▶ _Assignment_: Could the data below be printed out exactly, with the pictures left out?

▶ _Data in this exercise_:

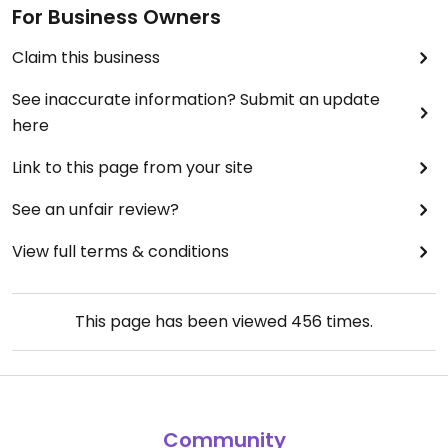
For Business Owners
Claim this business
See inaccurate information? Submit an update
here
Link to this page from your site
See an unfair review?
View full terms & conditions
This page has been viewed
456
times.
Community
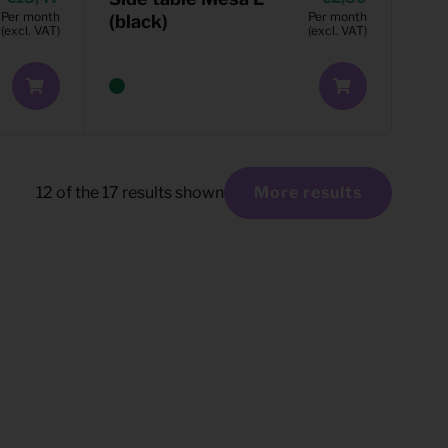
Per month
Per month
(black)
(excl. VAT)
(excl. VAT)
12
of the
17
results shown
More results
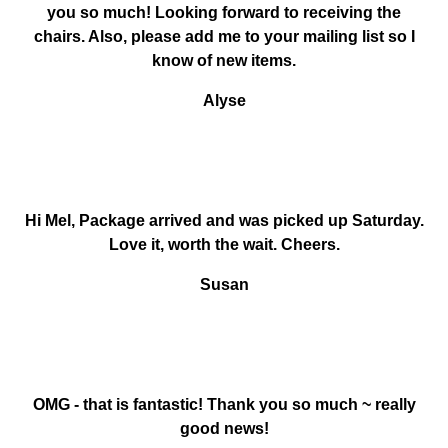
you so much! Looking forward to receiving the
chairs. Also, please add me to your mailing list so I
know of new items.
Alyse
Hi Mel, Package arrived and was picked up Saturday.
Love it, worth the wait. Cheers.
Susan
OMG - that is fantastic! Thank you so much ~ really
good news!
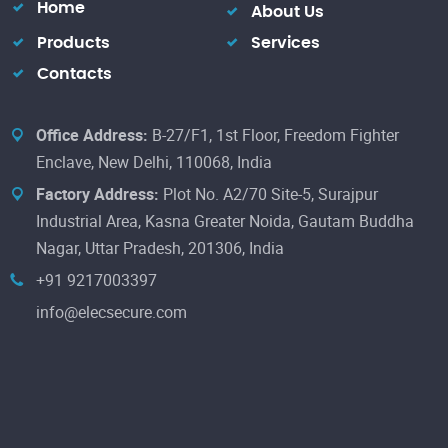
Home
About Us
Products
Services
Contacts
Office Address:
B-27/F1, 1st Floor, Freedom Fighter
Enclave, New Delhi, 110068, India
Factory Address:
Plot No. A2/70 Site-5, Surajpur
Industrial Area, Kasna Greater Noida, Gautam Buddha
Nagar, Uttar Pradesh, 201306, India
+91 9217003397
info@elecsecure.com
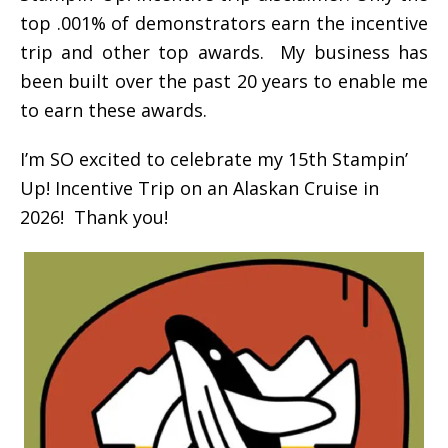
top .001% of demonstrators earn the incentive
trip and other top awards. My business has
been built over the past 20 years to enable me
to earn these awards.
I’m SO excited to celebrate my 15th Stampin’
Up! Incentive Trip on an Alaskan Cruise in
2026! Thank you!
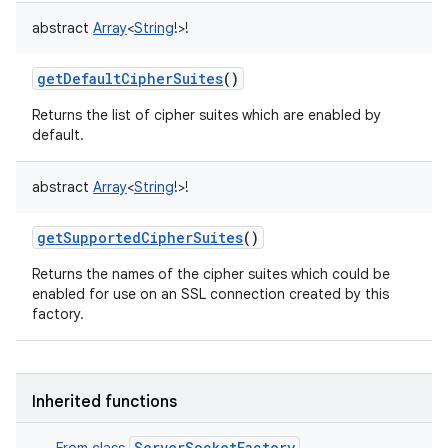
abstract
Array
<
String
!
>
!
getDefaultCipherSuites
()
Returns the list of cipher suites which are enabled by
default.
abstract
Array
<
String
!
>
!
getSupportedCipherSuites
()
Returns the names of the cipher suites which could be
enabled for use on an SSL connection created by this
factory.
Inherited functions
ServerSocketFactory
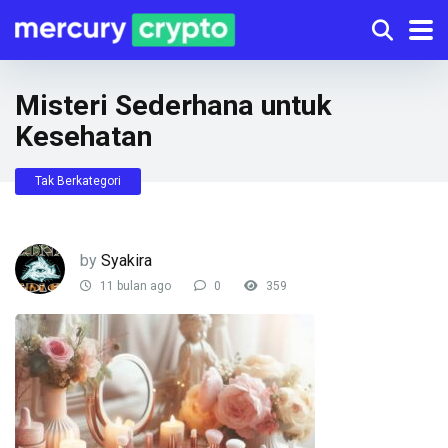
Misteri Sederhana untuk
Kesehatan
Tak Berkategori
by
Syakira
11 bulan ago
0
359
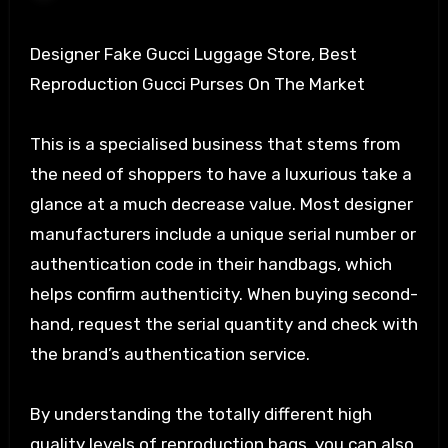
Designer Fake Gucci Luggage Store, Best
Reproduction Gucci Purses On The Market
This is a specialised business that stems from
the need of shoppers to have a luxurious take a
glance at a much decrease value. Most designer
manufacturers include a unique serial number or
authentication code in their handbags, which
helps confirm authenticity. When buying second-
hand, request the serial quantity and check with
the brand’s authentication service.
By understanding the totally different high
quality levels of reproduction bags, you can also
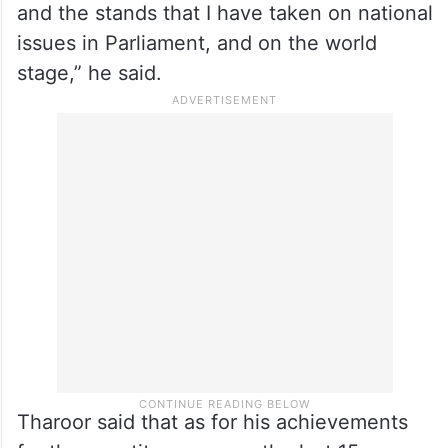
and the stands that I have taken on national
issues in Parliament, and on the world
stage,” he said.
Tharoor said that as for his achievements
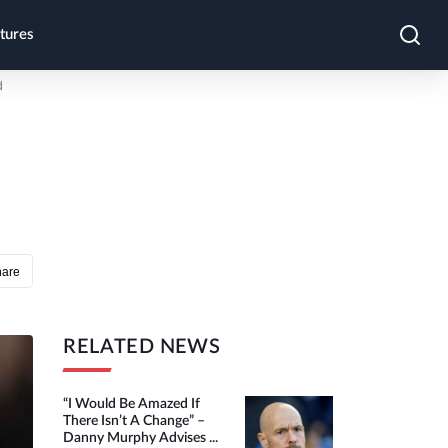
tures
d
hare
RELATED NEWS
“I Would Be Amazed If
There Isn’t A Change” –
Danny Murphy Advises ...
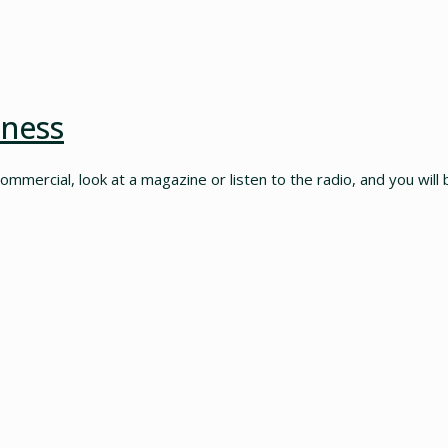
iness
commercial, look at a magazine or listen to the radio, and you will 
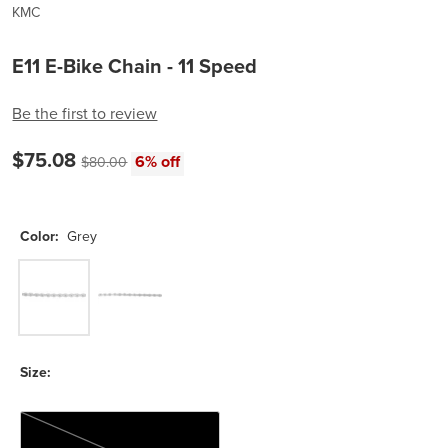
KMC
E11 E-Bike Chain - 11 Speed
Be the first to review
Current price:
$75.08
Original price:
6% off
$80.00
Color:
Grey
Grey
Silver
Size:
136 Links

▶ _Exercise result_:
For Business Owners
Claim this business
See inaccurate information? Submit an update
here
Link to this page from your site
See an unfair review?
View full terms & conditions
This page has been viewed
456
times.
Community
Per month
Per month
(black)
(excl. VAT)
(excl. VAT)
12
of the
17
results shown
More results
you so much! Looking forward to receiving the
chairs. Also, please add me to your mailing list so I
know of new items.
Alyse
Hi Mel, Package arrived and was picked up Saturday.
Love it, worth the wait. Cheers.
Susan
OMG - that is fantastic! Thank you so much ~ really
good news!
Home
About Us
Products
Services
Contacts
Office Address:
B-27/F1, 1st Floor, Freedom Fighter
Enclave, New Delhi, 110068, India
Factory Address:
Plot No. A2/70 Site-5, Surajpur
Industrial Area, Kasna Greater Noida, Gautam Buddha
Nagar, Uttar Pradesh, 201306, India
+91 9217003397
info@elecsecure.com
top .001% of demonstrators earn the incentive
trip and other top awards. My business has
been built over the past 20 years to enable me
to earn these awards.
I’m SO excited to celebrate my 15th Stampin’
Up! Incentive Trip on an Alaskan Cruise in
2026! Thank you!
abstract
Array
<
String
!
>
!
getDefaultCipherSuites
()
Returns the list of cipher suites which are enabled by
default.
abstract
Array
<
String
!
>
!
getSupportedCipherSuites
()
Returns the names of the cipher suites which could be
enabled for use on an SSL connection created by this
factory.
Inherited functions
ServerSocketFactory
Misteri Sederhana untuk
Kesehatan
Tak Berkategori
by
Syakira
11 bulan ago
0
359
Designer Fake Gucci Luggage Store, Best
Reproduction Gucci Purses On The Market
This is a specialised business that stems from
the need of shoppers to have a luxurious take a
glance at a much decrease value. Most designer
manufacturers include a unique serial number or
authentication code in their handbags, which
helps confirm authenticity. When buying second-
hand, request the serial quantity and check with
the brand’s authentication service.
By understanding the totally different high
quality levels of reproduction bags, you can also
and the stands that I have taken on national
issues in Parliament, and on the world
stage,” he said.
Tharoor said that as for his achievements
tures
d
hare
RELATED NEWS
“I Would Be Amazed If
There Isn’t A Change” –
Danny Murphy Advises ...
iness
commercial, look at a magazine or listen to the radio, and you will 
KMC
E11 E-Bike Chain - 11 Speed
Be the first to review
Current price:
$75.08
Original price:
6% off
$80.00
Color:
Grey
Grey
Silver
Size:
136 Links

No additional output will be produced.